= Trecho selecionado =
25 fevereiro, 2015

Servidores da educação se reúnem para marcha em defesa da escola pública

  (Crédito: Franklin de Freitas/Bem Paraná)

A marcha em defesa pela escola pública, organizada pelo Sindicato dos Trabalhadores em Educação Pública do Paraná (App-Sindicato), que promete reunir 30 mil pessoas nesta quarta-feira, 25,já movimenta o centro de Curitiba. Os professores estão concentrados na Praça Rui Barbosa desde o começo da manhã. De acordo com as informações da APP-Sindicato, a marcha iniciada às 9h30, deve percorrer algumas ruas do centro.Eles seguirão até a Secretaria da Fazenda, a Praça Tiradentes e finalizam a caminhada no Centro Cívico.

No mesmo horário, as caravanas de educadores e funcionários vindos do interior e do litoral paranaense se concentram na Praça Santos Andrade, no Centro. Este grupo seguirá pelas Avenidas Marechal Deodoro, Marechal Floriano, Praça Tiradentes e seguem para o Centro Cívico, onde encontram os demais manifestantes.

Trechos de dados
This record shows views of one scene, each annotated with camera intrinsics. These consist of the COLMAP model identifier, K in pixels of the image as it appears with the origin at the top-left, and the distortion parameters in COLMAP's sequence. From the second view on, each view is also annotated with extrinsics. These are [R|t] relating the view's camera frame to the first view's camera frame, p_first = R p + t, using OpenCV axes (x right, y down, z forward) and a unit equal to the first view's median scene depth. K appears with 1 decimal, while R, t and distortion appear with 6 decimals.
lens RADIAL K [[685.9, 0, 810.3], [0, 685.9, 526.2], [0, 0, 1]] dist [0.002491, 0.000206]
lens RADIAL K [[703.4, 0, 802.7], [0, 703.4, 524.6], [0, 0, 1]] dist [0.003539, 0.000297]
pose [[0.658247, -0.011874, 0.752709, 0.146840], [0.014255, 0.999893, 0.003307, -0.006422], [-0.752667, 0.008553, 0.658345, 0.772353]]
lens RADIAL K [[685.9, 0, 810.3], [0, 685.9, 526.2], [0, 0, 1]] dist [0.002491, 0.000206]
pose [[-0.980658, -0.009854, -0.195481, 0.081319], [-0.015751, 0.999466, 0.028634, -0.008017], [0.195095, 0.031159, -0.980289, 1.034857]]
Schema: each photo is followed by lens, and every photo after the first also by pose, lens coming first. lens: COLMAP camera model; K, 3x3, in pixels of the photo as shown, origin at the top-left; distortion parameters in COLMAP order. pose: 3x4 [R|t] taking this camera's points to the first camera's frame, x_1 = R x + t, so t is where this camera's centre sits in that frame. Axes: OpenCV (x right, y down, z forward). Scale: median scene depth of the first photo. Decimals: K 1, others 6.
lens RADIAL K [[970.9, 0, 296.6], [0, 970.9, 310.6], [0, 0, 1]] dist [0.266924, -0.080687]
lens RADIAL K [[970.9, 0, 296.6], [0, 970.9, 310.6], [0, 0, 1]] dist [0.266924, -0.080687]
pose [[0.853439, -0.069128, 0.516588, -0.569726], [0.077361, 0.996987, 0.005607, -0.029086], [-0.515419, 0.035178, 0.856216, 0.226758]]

= Enunciado da tarefa =
Liste todas as praças mencionadas na notícia sobre a marcha em defesa da escola pública, sem repetir nenhuma. As linhas de dados não têm relação com o texto.

= Resultado do exercício =
Praça Rui Barbosa
Praça Tiradentes
Praça Santos Andrade